Sadly, even less scholarly research has so far been carried out, and even less attention given by the media to the impact of the creation of the Jewish State on the once significant and varied autochthonous Christian Middle Eastern communities. Like Judaism, which was born in the Egyptian Sinai desert, Christianity was revealed in Palestine; both are therefore native to the region and the product of Middle Eastern Semitic spirituality. Until the rise of Islam in the 7th Century, Christianity was in its multiple expressions, the popular religion of the multitude of ethnic and linguistic communities in the Middle East.  Around 1950, at least 20% of MENA’s population was Christian. Because of their familiarity with and openness to modernization and progress, these Christians successfully facilitated the spread of Western education, culture, arts, values and modes of living. They animated a multi-lingual media, and fostered commerce, industry, travel and study abroad. With Western expatriates and immigrant Jews, they were a modernizing socio-cultural powerhouse that energized and transformed the Middle East from a generally passive and tolerant traditional Islamic society into a slice of Europe.

Just as the creation of Israel implicated the local Jews as that country’s agents turning them into undesirables, so has the West’s endorsement of Zionism raised questions on the real allegiance of the Christians, confusing them with the hated colonial establishment and the Zionist movement, and leading to their being perceived as their proxy, thus triggering conditions that forced millions to emigrate to Europe, the Americas and Australasia. Today, beyond the remaining tenacious, nationalist Copts of the Nile Valley, only a scattering of autochthonous Christian communities and sects remain, mostly in the Levant.
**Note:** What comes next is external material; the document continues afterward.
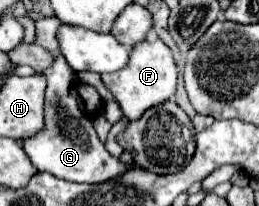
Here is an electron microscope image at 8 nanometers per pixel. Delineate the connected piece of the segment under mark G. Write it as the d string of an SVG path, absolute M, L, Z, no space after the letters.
M57 55L55 65L45 69L43 75L47 77L45 131L23 141L25 153L29 155L29 159L39 171L47 171L59 179L67 179L75 183L105 183L137 167L135 163L123 163L119 157L113 157L99 141L91 119L79 109L77 99L69 95L69 87L77 73L65 63L63 55Z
If the views herein presented should withstand scholarly scrutiny, it may very well be appropriate to postulate that the pioneers who egotistically created the Jewish State, and the governments that supported them, share a heavy responsibility for the catastrophic demographic de-Judaization and de-Christianization of the Arab world, as well as for the corresponding catastrophic social and political dislocation and instability that has favored Islamic Anti-Western fanaticism and fostered Jehadism and transnational terrorism. And so history may someday conclude that the creation of the State of Israel was not one of the positive accomplishments of the 20th Century, but one of its major geopolitical blunders.